The Voynich Ninja
Vord frequency histogram as an indicator of the text category - Printable Version

+- The Voynich Ninja (https://www.voynich.ninja)
+-- Forum: Voynich Research (https://www.voynich.ninja/forum-27.html)
+--- Forum: Analysis of the text (https://www.voynich.ninja/forum-41.html)
+--- Thread: Vord frequency histogram as an indicator of the text category (/thread-501.html)

Pages: 1 2 3 4 5


RE: Vord frequency histogram as an indicator of the text category - Anton - 09-04-2016

Quote:I currently checked botanical folios up to 10v (I will check them all shortly), and found that, all paragraphs taken together, their first vords exhibit only 50% uniqueness. This means that if we exclude first paragraphs, then second etc. paragraphs would exhibit quite low degree of uniqueness of their first vords - in contrast to the first paragraphs, the first vords of which are at the same time the first vords in folios.

To sum the things up:

1) 49% of first vords of all paragraphs of botanical folios are unique.

2) As already indicated in the title post, 66% of first vords of first paragraphs (or, which is the same thing, first vords of folios) of botanical folios are unique.

3) 31% of first vords of non-first (second, third etc.) paragraphs of botanical folios are unique.

Therefore, if position matters, then the high degree of uniqueness of first vords of botanical folios (as compared to the second, third or last vords of folios) is not due to their position in the paragraph, but rather due to their position in the folio.
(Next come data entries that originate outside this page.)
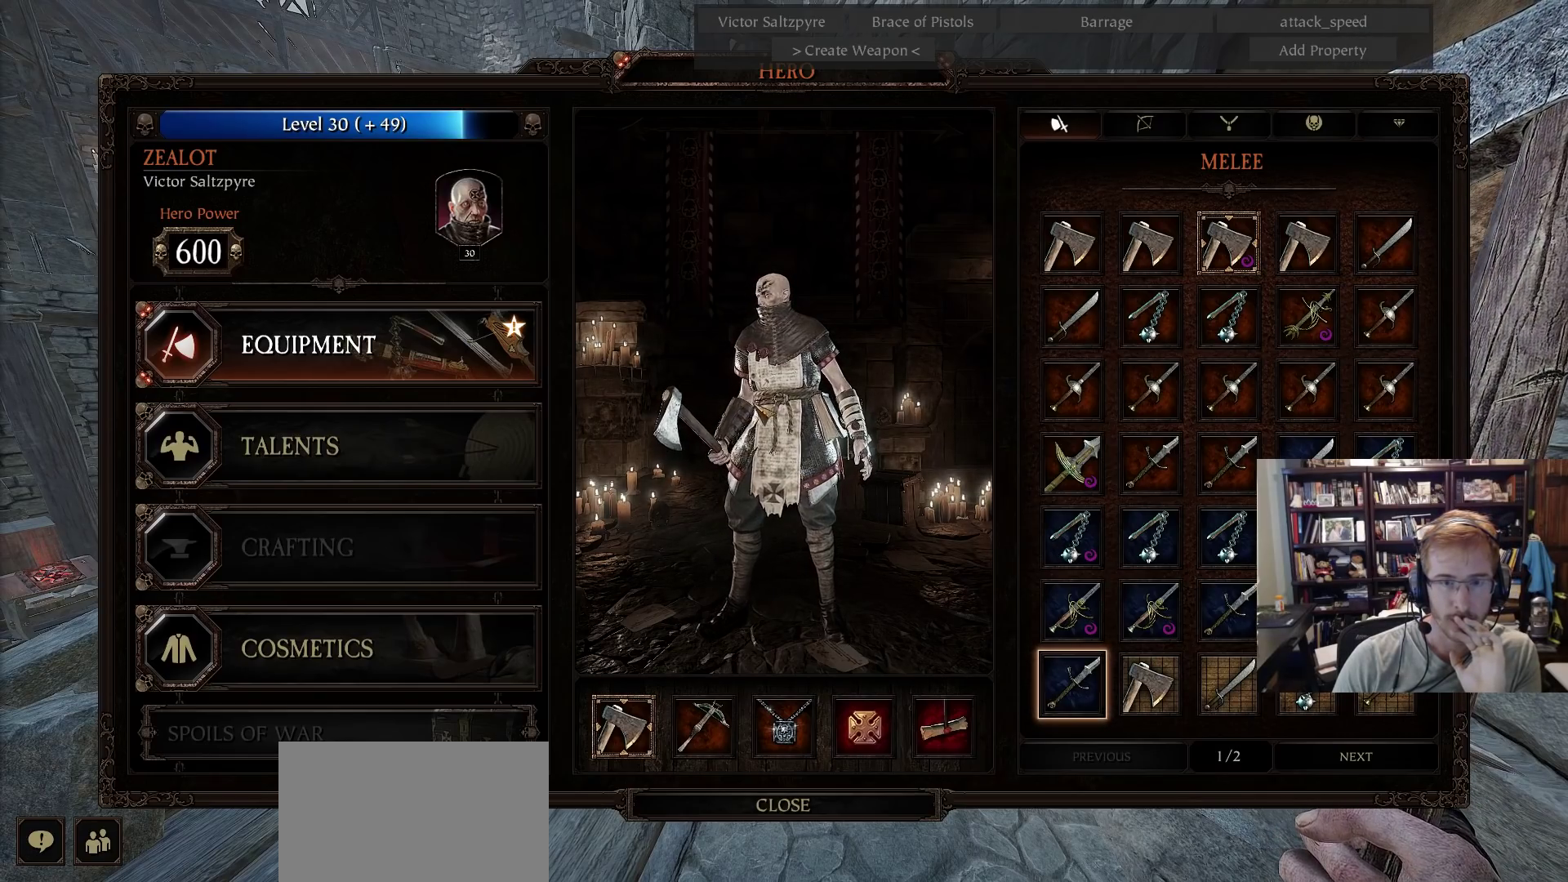
{"keys": [], "mouse": ["left"], "events": []}
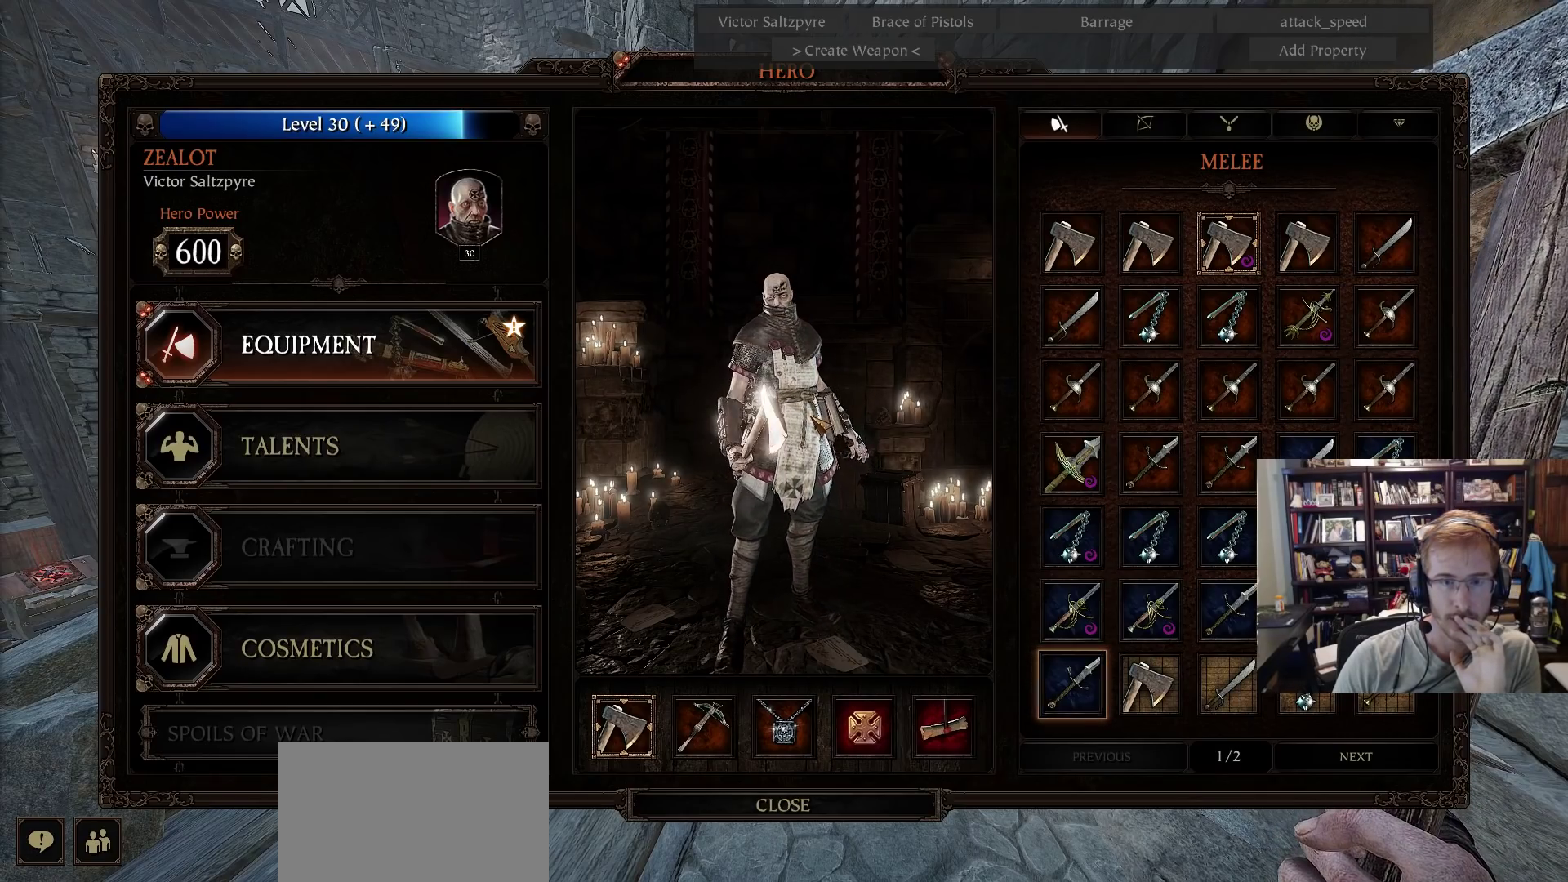
{"keys": [], "mouse": ["left"], "events": []}
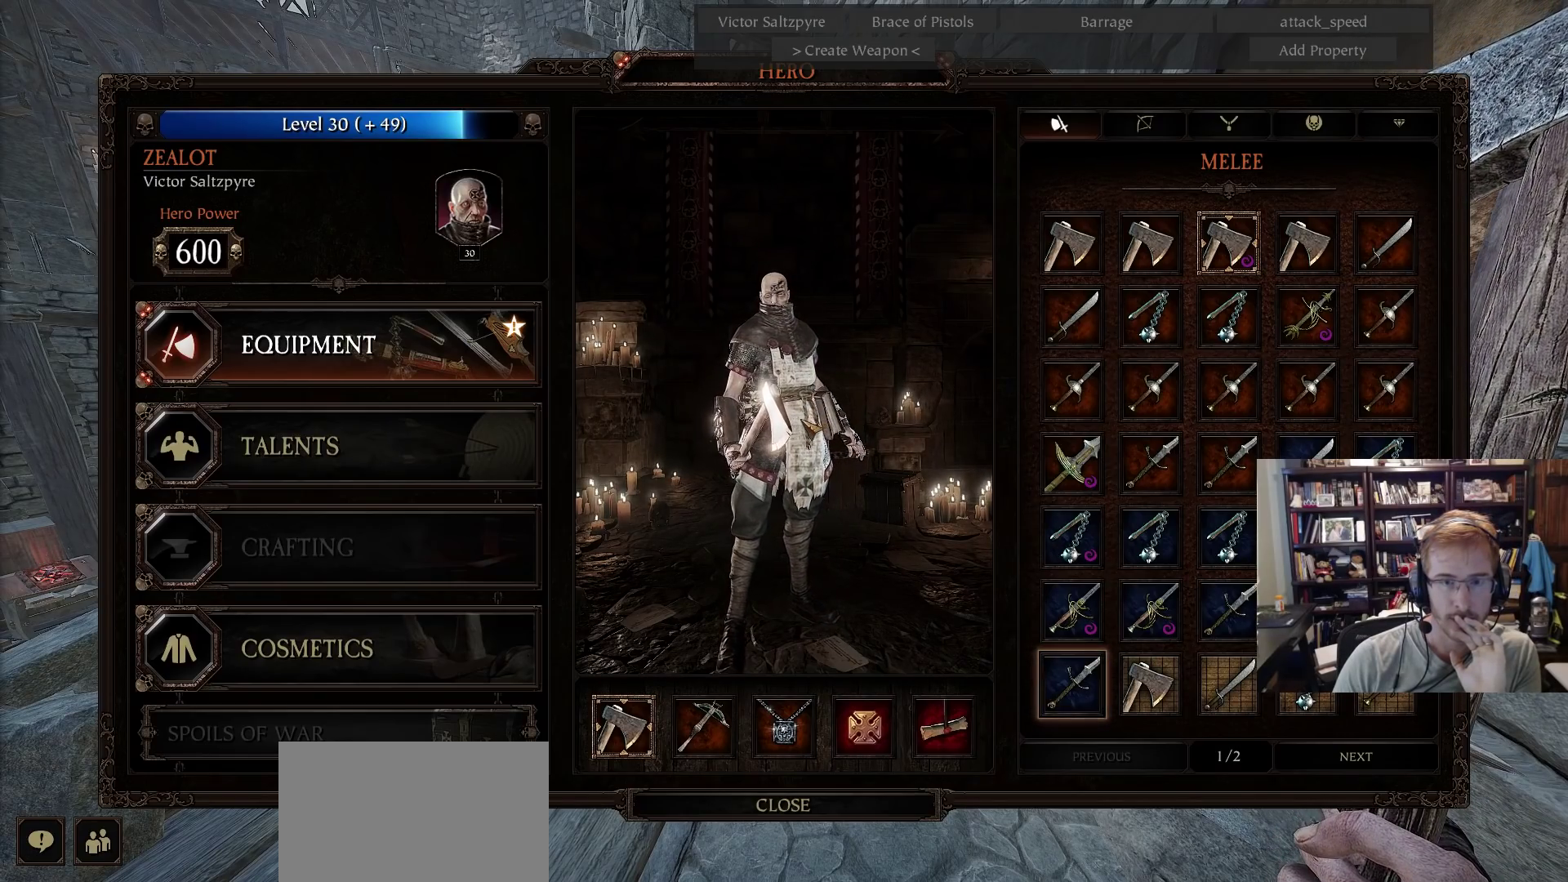
{"keys": [], "mouse": ["left"], "events": []}
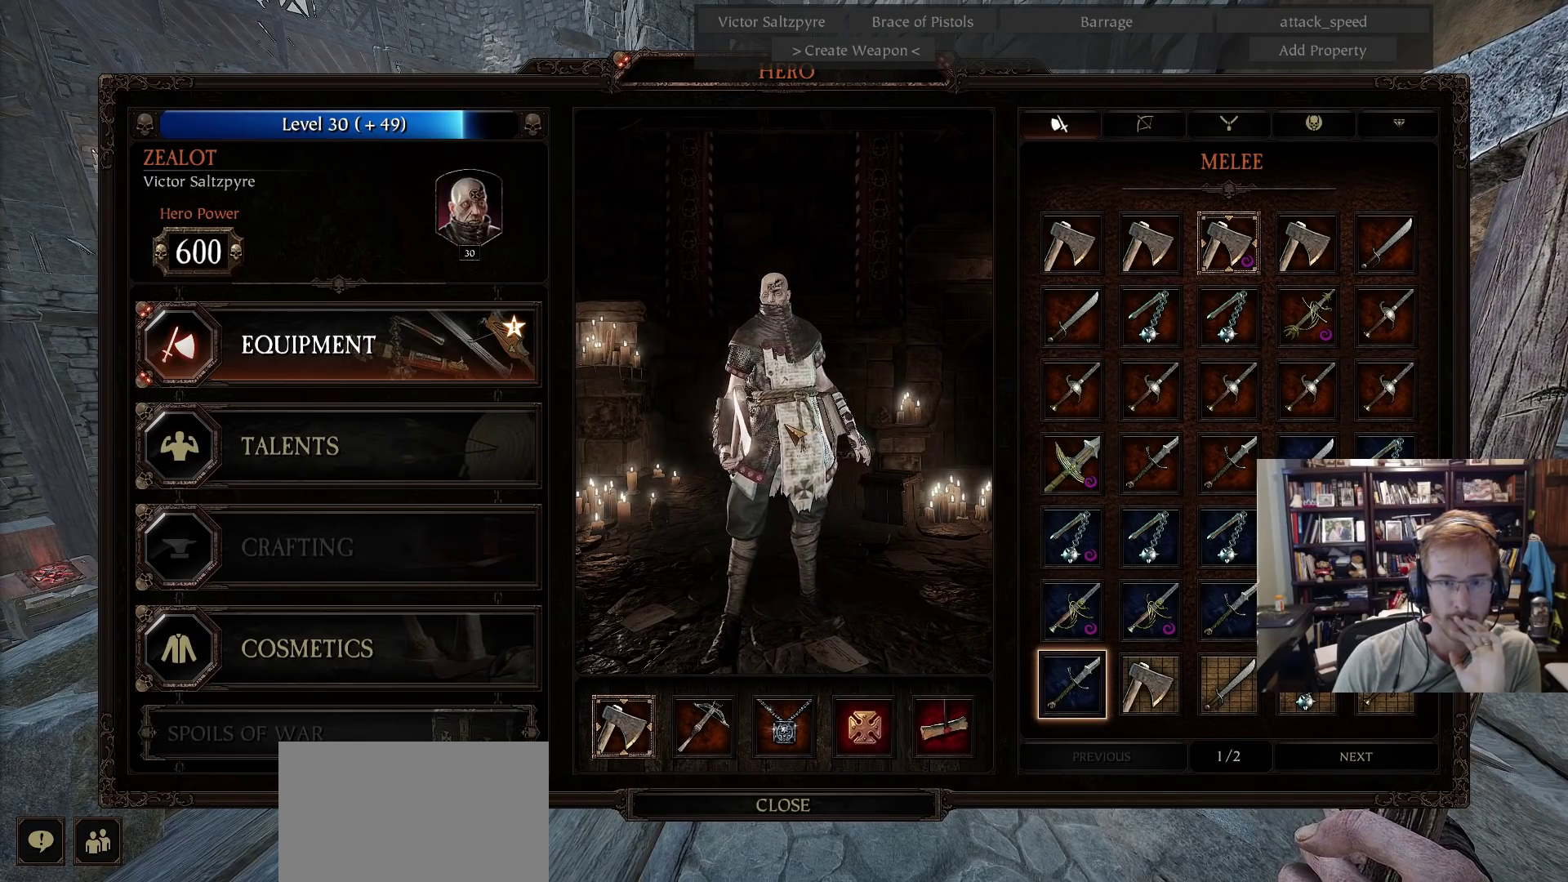
{"keys": [], "mouse": ["left"], "events": []}
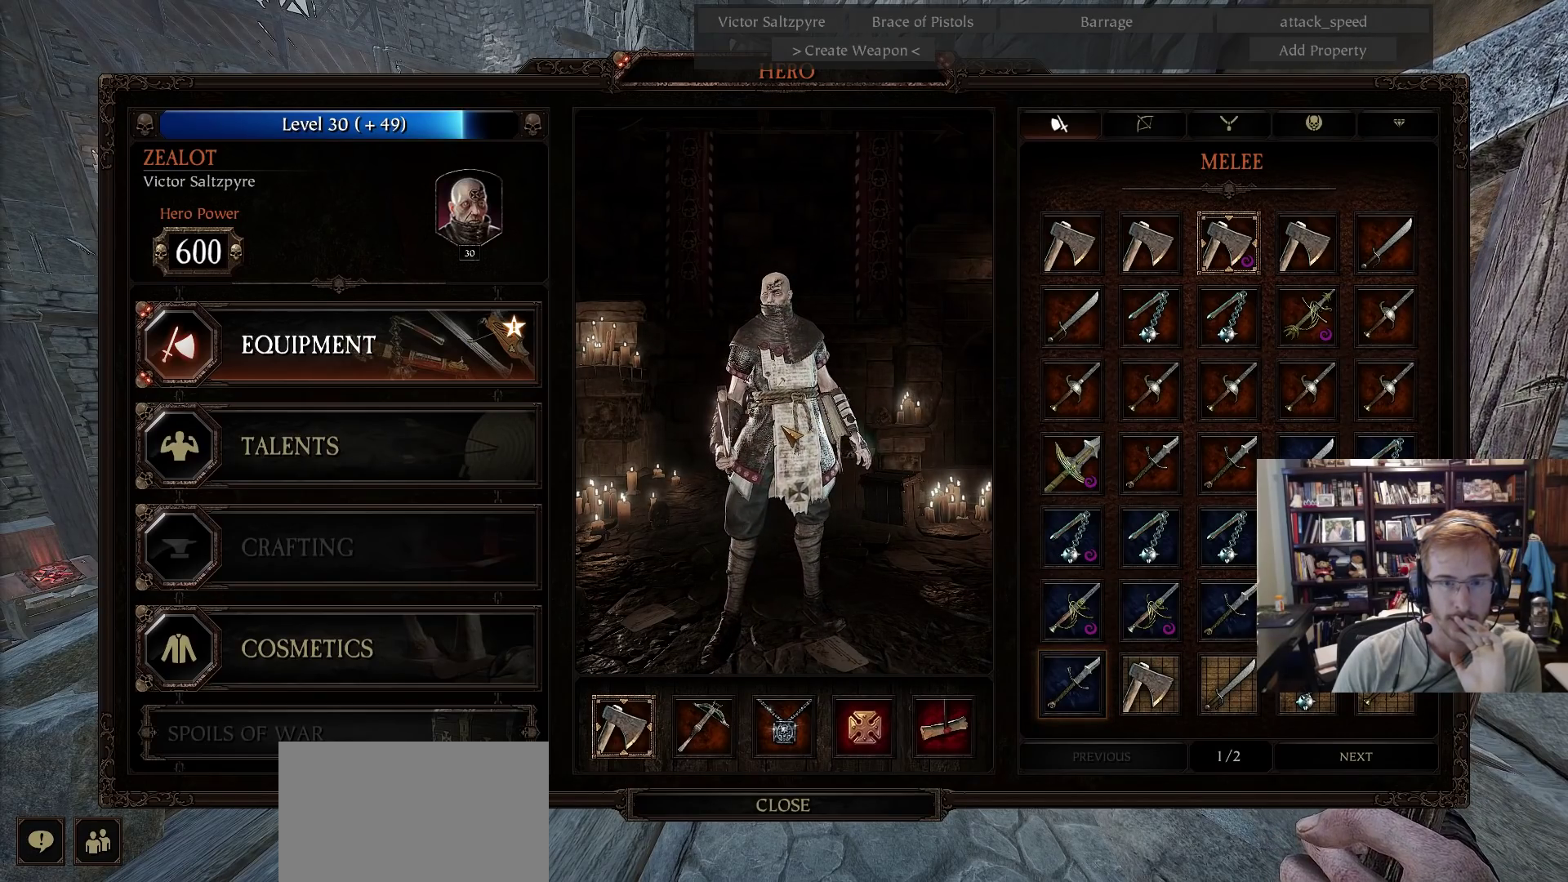
{"keys": [], "mouse": [], "events": [[367, "mouse_left", "up"]]}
RE: Vord frequency histogram as an indicator of the text category - Wladimir D - 10-04-2016

I want to remind everyone to one feature of the German language.
 It is the existence of separable prefix verbs, which are put at the end of sentences. Excellent candidates for this role, the words: "ar", "or", "ai", "oi", "am", "om", "dar", "dor", "dai", "doi", "dam" , "dom".

This can significantly affect the statistics.


RE: Vord frequency histogram as an indicator of the text category - Anton - 10-04-2016

I'm not sure that that was the feature of the German language as it was in the 15th century. Confused  It was significantly different back then from what it is now.


RE: Vord frequency histogram as an indicator of the text category - -JKP- - 27-12-2016

A very high proportion of the "unique" words in the VMS are not unique if you split them into two components (which is why I mentioned that they are only unique if you take the spaces as real).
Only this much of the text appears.